## [HOW TO COMPLETE THIS TASK]
Every line that holds the word "RenderItemData" needs to be copied from the data below.
——
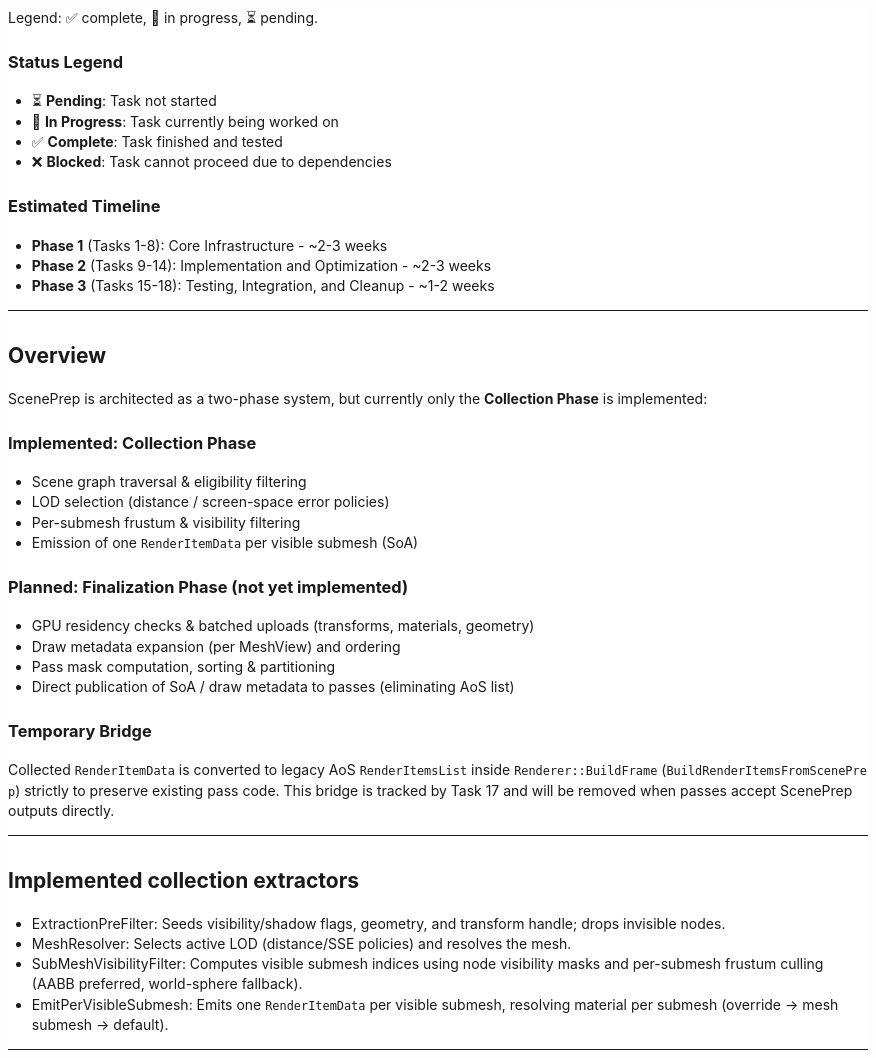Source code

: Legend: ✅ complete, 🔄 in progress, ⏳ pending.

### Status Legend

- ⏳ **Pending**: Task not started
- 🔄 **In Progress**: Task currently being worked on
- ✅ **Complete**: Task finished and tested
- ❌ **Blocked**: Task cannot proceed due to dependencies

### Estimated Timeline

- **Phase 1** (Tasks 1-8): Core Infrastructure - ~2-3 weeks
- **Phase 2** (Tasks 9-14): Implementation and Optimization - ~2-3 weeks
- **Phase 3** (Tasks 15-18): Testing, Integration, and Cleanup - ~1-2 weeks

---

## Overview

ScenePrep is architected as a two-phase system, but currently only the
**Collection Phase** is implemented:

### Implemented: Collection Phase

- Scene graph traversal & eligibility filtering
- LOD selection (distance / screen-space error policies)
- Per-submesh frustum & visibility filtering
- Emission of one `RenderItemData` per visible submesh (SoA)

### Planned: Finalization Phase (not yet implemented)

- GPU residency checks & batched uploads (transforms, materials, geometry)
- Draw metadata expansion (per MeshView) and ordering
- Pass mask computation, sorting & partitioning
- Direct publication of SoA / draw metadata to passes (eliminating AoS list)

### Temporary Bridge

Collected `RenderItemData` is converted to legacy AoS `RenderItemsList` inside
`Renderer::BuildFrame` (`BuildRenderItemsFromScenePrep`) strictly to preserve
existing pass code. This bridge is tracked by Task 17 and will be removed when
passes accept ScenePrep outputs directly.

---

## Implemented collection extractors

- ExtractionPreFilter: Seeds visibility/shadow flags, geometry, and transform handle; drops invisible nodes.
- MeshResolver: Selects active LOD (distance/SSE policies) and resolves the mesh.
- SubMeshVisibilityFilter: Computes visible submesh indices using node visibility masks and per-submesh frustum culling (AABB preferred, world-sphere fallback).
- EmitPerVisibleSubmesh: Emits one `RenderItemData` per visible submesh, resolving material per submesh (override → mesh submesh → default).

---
——
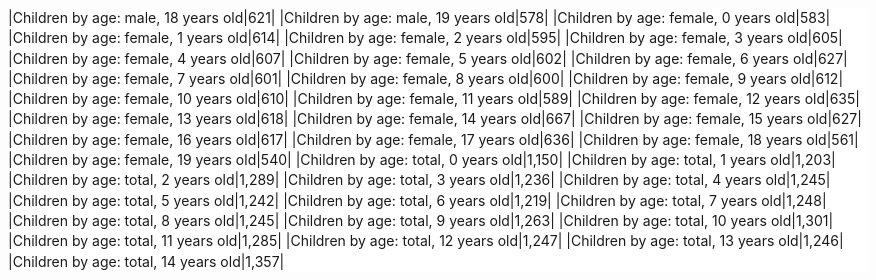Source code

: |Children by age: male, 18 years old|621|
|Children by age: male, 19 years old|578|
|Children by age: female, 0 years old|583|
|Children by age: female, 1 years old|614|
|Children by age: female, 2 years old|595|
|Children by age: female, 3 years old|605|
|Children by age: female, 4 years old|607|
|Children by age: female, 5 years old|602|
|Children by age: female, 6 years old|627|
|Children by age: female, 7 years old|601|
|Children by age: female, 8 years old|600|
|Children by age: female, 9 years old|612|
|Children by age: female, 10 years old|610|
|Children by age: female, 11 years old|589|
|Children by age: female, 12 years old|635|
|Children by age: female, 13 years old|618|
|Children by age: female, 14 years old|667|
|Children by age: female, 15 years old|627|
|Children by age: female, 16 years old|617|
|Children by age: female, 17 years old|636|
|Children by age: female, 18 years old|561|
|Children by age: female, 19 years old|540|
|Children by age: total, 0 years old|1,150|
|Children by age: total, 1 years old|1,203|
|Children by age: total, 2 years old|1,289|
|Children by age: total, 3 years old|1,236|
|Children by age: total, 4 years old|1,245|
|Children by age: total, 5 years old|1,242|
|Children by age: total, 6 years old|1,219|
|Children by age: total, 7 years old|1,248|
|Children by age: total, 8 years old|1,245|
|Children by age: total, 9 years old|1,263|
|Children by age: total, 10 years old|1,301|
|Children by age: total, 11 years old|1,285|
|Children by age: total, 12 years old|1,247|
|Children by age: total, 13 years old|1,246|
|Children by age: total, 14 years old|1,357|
——
## [SOLUTION BELOW]
- Emission of one `RenderItemData` per visible submesh (SoA)
Collected `RenderItemData` is converted to legacy AoS `RenderItemsList` inside
- EmitPerVisibleSubmesh: Emits one `RenderItemData` per visible submesh, resolving material per submesh (override → mesh submesh → default).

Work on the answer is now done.